The other thing that's interesting is if you're sick in the service now, you go to the medical officer and he gives you some pills. It wasn't done that way in Korea or World War II. If you were sick you went on what they referred to as sick parade. You had to dress up in your best uniform, your full kit. You were inspected. If the sergeant who was inspecting you didn't think your cap badge was shiny enough or your webbing was blancoed well enough, you'd be on the charge. Then you'd go along and eventually get to see the medical officer. If you were lucky, you got treatment; if you weren't....
I can give you an example. When I was in the Canadian Forces I brought two people to the medical inspection room. The MO said, “I'm going home now. The first person who's ready for me I'll give excused duty. The second person will get M and D.” That meant medicine and duty, or, in other words, they gave you a pill and sent you back. One poor guy had blisters on his feet and had to take his boots and socks off. The other guy had a sore throat. So guess what happened? That was literally how some of these things happened.

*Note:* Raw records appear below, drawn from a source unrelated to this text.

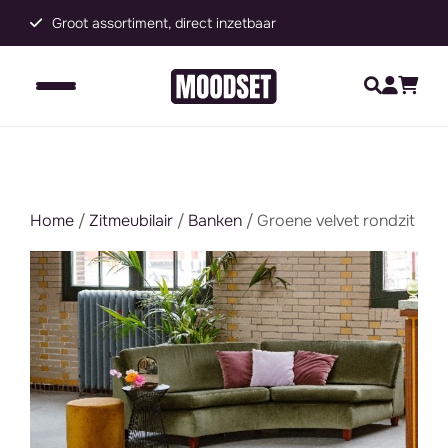
Groot assortiment, direct inzetbaar
C
Home
/
Zitmeubilair
/
Banken
/ Groene velvet rondzit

I noticed that my hearing was going when I was on a French language course. I went to the medical officer and said, “I think I'm losing my hearing.” So he got his glasses out and starting tapping on the glasses case and said, “What am I doing?” I said, “You're tapping on your glasses case.” He said, “Oh, that's all right. You can hear me.” I said, “I can't hear you; I can see you right out of the corner of my eye.” Nevertheless, no sick report was made out. When I applied for a hearing pension many years later when I was on another French course with the public service and couldn't hear the tape recorder, they found no record at all of my reporting that problem in the first instance. They do those things.
They get lost and misplaced. Sometimes rather than go through all this stuff on sick parade--maybe someone sprained his ankle or something like that--a guy would just stay and hope it went away in a couple of days.
There are a lot of problems with any system of documentation. I was with another government department and we lost people's records; we lost documents. I was with unemployment insurance and we sometimes lost a person's record of employment. The poor individual had to wait months before getting UI. So it happens. It's a way of life that documents get lost.